Coincidentally, I discovered as I walked in that there was a session of portfolio reviews. About half a dozen tables on the ground floor, with artists showing their works to friendly critics. The gallery assistant welcomed me to carry on and inspect the Interactions exhibition on the surrounding walls. I did so, but felt like an interloper. (I didn’t eavesdrop, I promise.)
Perhaps because of the intense buzzing chatter around me, I wasn’t able to absorb the significance of the work in front of me. I knew about some of the artists, but nothing left an indelible impression.
I walked up the long flight of stairs to the upper floor, where I was greeted kindly by a member of staff (a marked contrast to my previous visit when I was told off for trying to reaffix a fallen magnet pin to an image).

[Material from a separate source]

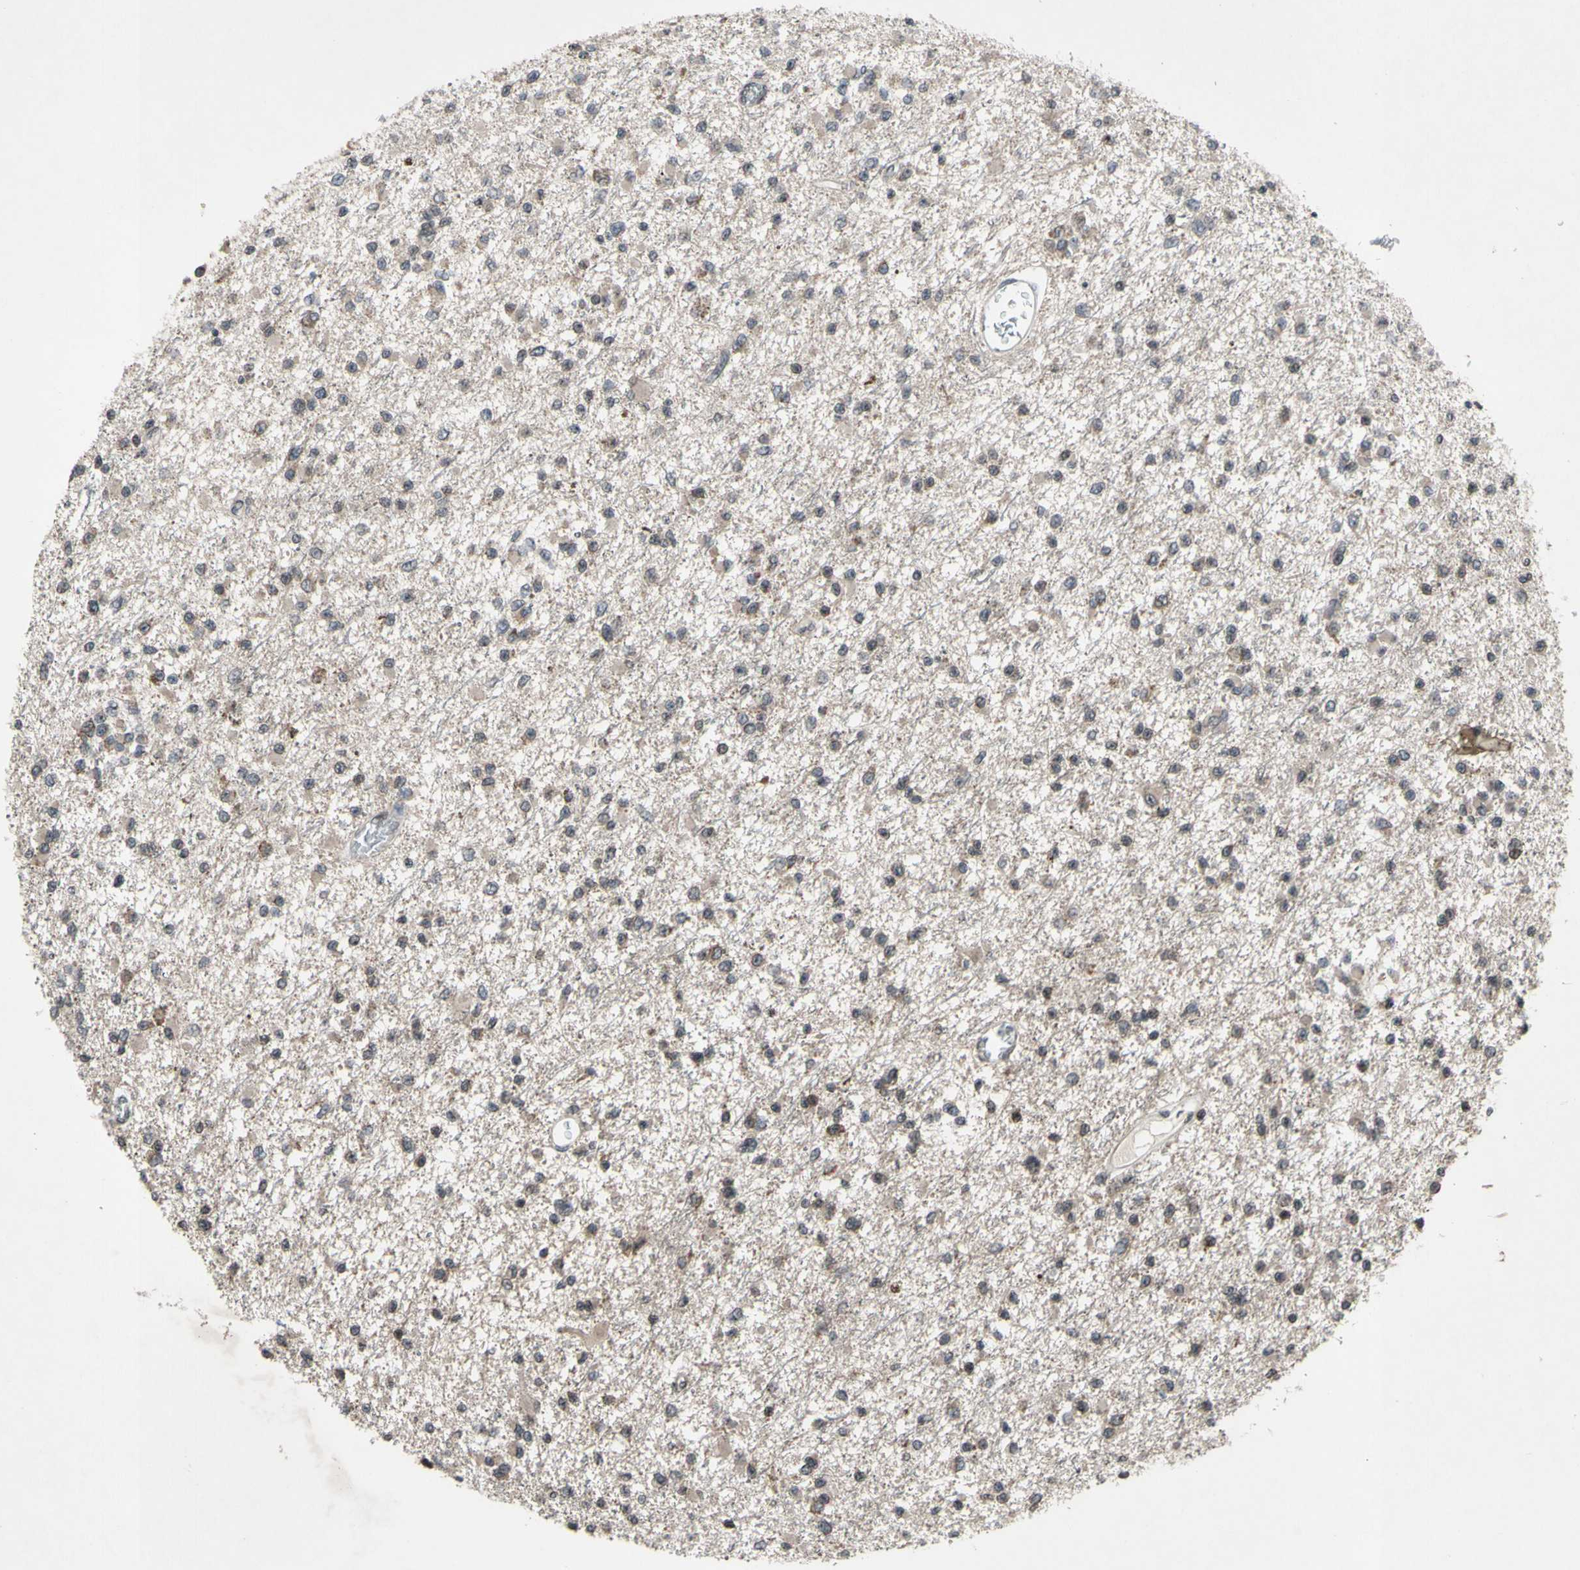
{"staining": {"intensity": "negative", "quantity": "none", "location": "none"}, "tissue": "glioma", "cell_type": "Tumor cells", "image_type": "cancer", "snomed": [{"axis": "morphology", "description": "Glioma, malignant, Low grade"}, {"axis": "topography", "description": "Brain"}], "caption": "Photomicrograph shows no protein staining in tumor cells of malignant glioma (low-grade) tissue.", "gene": "XPO1", "patient": {"sex": "female", "age": 22}}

Entitled Reciprocated Gaze, the work of nine artists were on display, described as a response to the Interactions exhibition down below.
It is an elevation.
The standard was very high, across the genres displayed.
There were two artists that stood out for me.

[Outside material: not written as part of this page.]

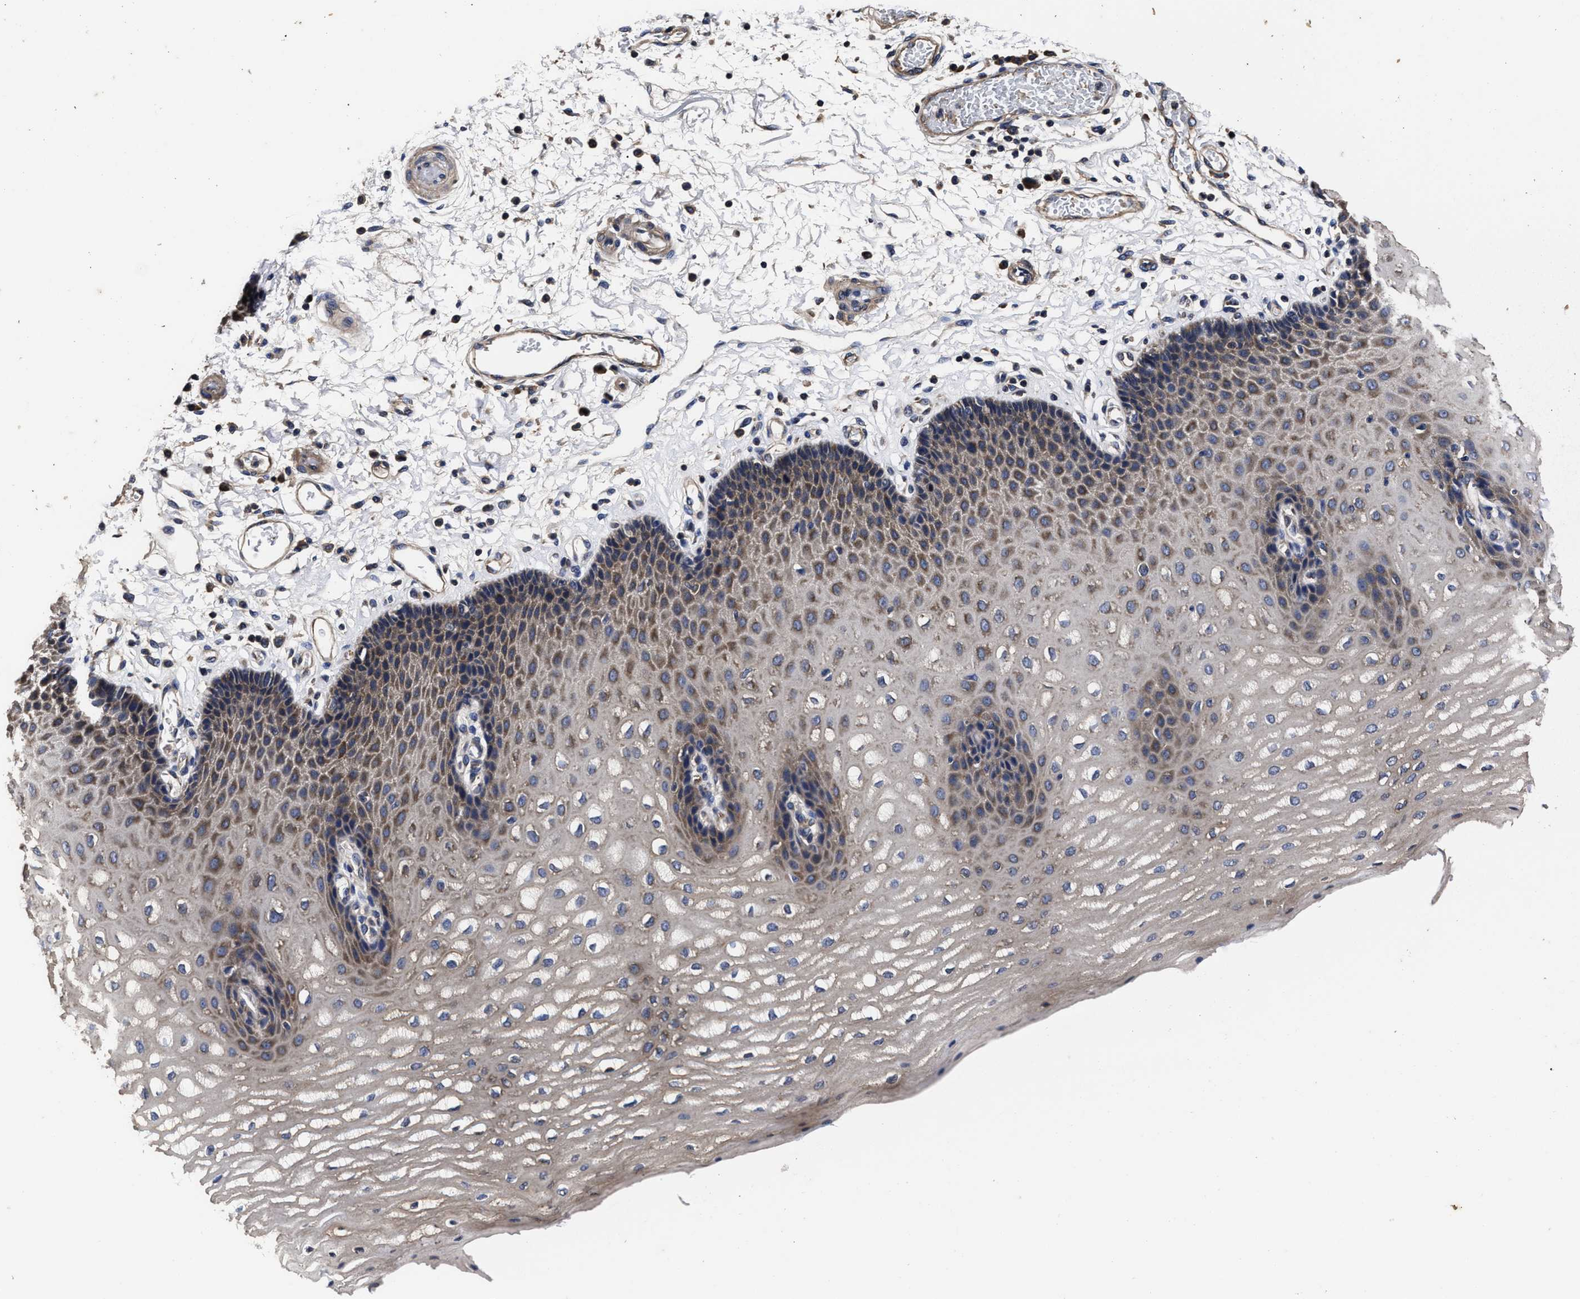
{"staining": {"intensity": "moderate", "quantity": "25%-75%", "location": "cytoplasmic/membranous"}, "tissue": "esophagus", "cell_type": "Squamous epithelial cells", "image_type": "normal", "snomed": [{"axis": "morphology", "description": "Normal tissue, NOS"}, {"axis": "topography", "description": "Esophagus"}], "caption": "This image reveals IHC staining of unremarkable human esophagus, with medium moderate cytoplasmic/membranous positivity in about 25%-75% of squamous epithelial cells.", "gene": "AVEN", "patient": {"sex": "male", "age": 54}}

Both were triptyches, a set of three images in a row.
Judith Cole’s Mission Halls of Northern Ireland is a four-year project, to be published in a book of the same name this year. Here on display were three images of details inside a hall (or more) — collection baskets, seats, song books. They made me ponder the people who attend and worship.
Chrysoula Drakaki’s three images of Piraeus Port were taken on the same day, capturing three different social aspects of Greece. There is the expectant image of the aground ship (which evokes the tragedy and loss of life), complemented with tourists sitting at the stern of another one, and a street scene. The trilogy is superb.

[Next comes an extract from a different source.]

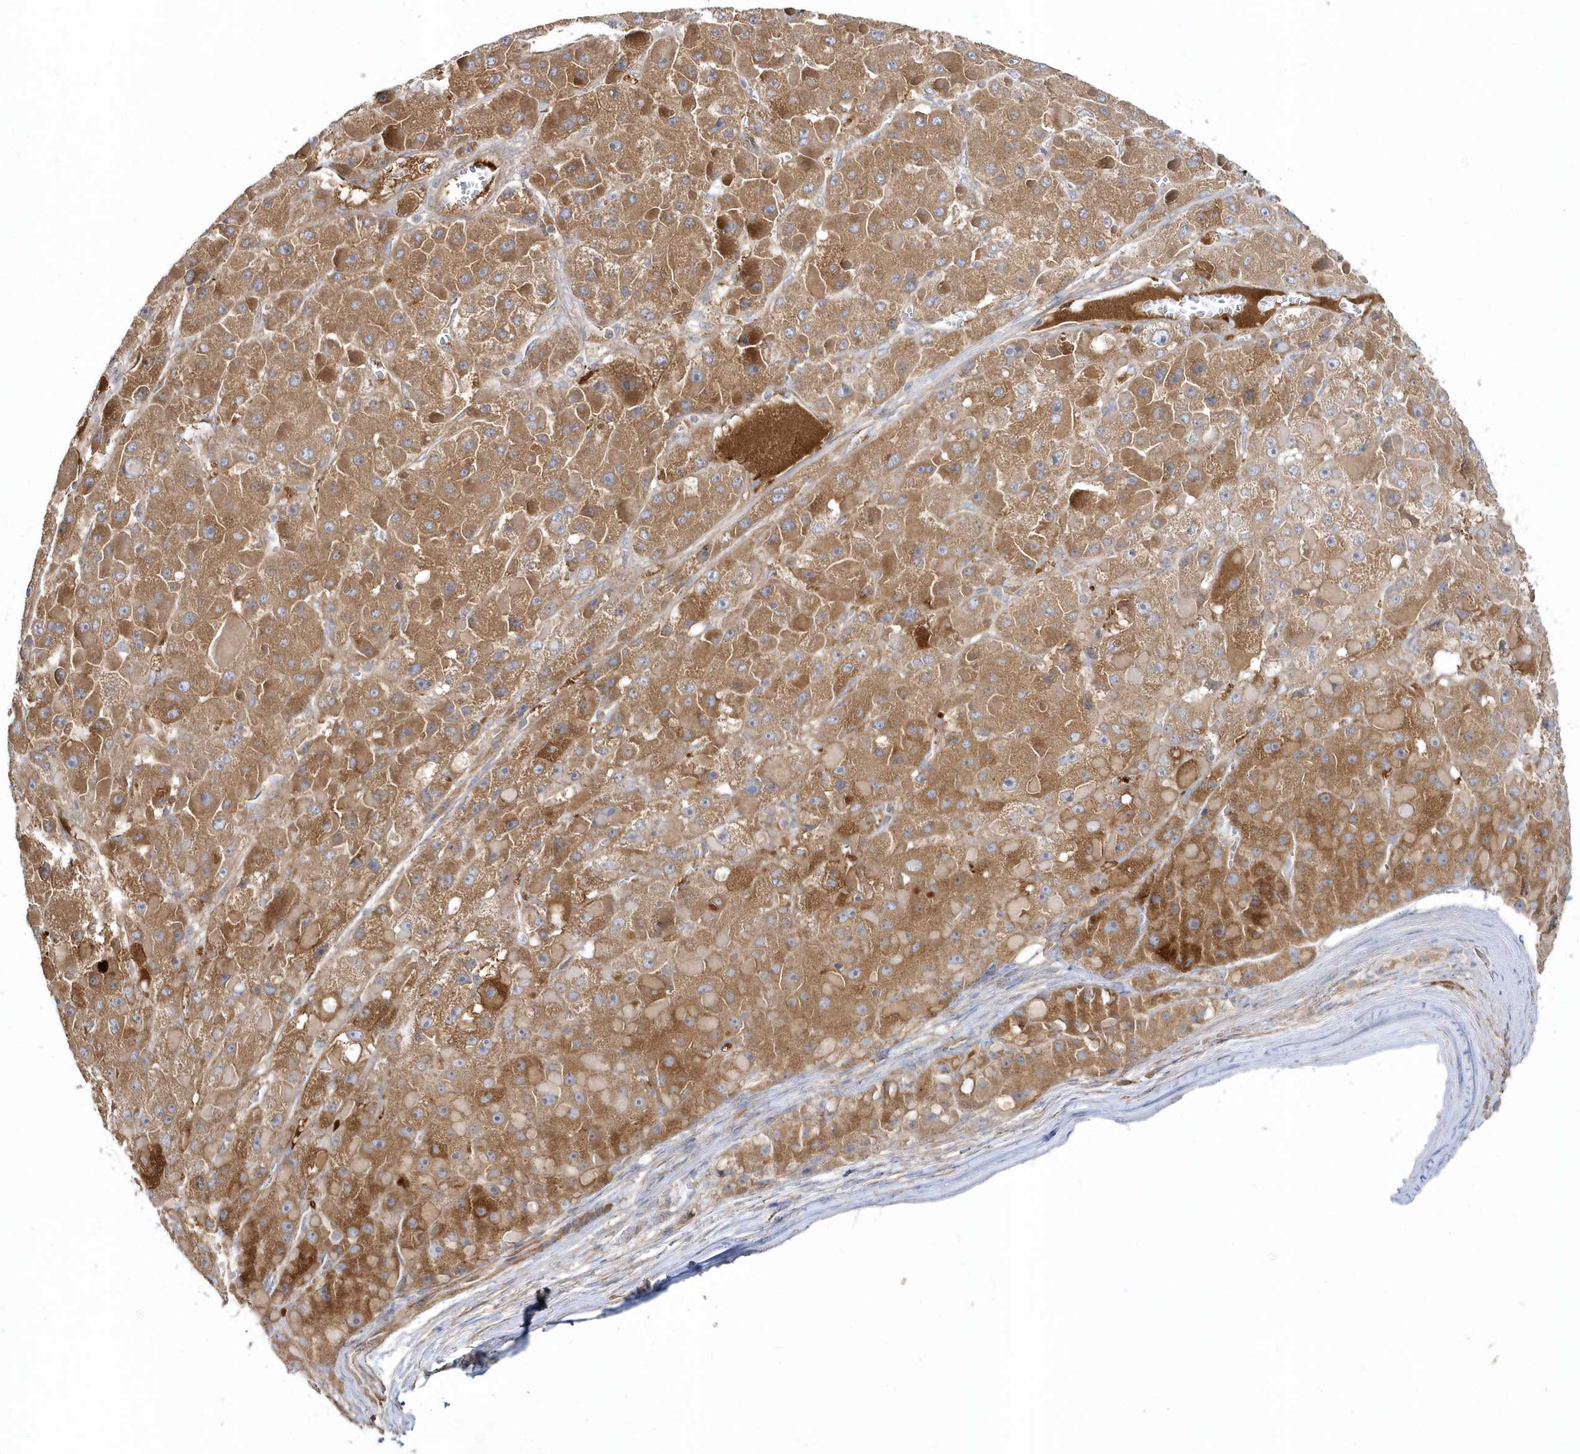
{"staining": {"intensity": "moderate", "quantity": ">75%", "location": "cytoplasmic/membranous"}, "tissue": "liver cancer", "cell_type": "Tumor cells", "image_type": "cancer", "snomed": [{"axis": "morphology", "description": "Carcinoma, Hepatocellular, NOS"}, {"axis": "topography", "description": "Liver"}], "caption": "Protein staining of hepatocellular carcinoma (liver) tissue exhibits moderate cytoplasmic/membranous staining in about >75% of tumor cells. (Stains: DAB (3,3'-diaminobenzidine) in brown, nuclei in blue, Microscopy: brightfield microscopy at high magnification).", "gene": "LEXM", "patient": {"sex": "female", "age": 73}}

And this got me thinking about a recent article that I read about the obsession of the perfect single image in a photographer’s project. I would use the word tyranny. Because if photography is about story telling, then unless you’ve either captured a photojournalistic moment or carefully staged a scene with requisite elements, then a short series of images can be just as powerful, if not more.
Both Interactions and Reciprocated Gaze exhibitions are on display at Belfast Exposed from 12 January – 18 February 2017.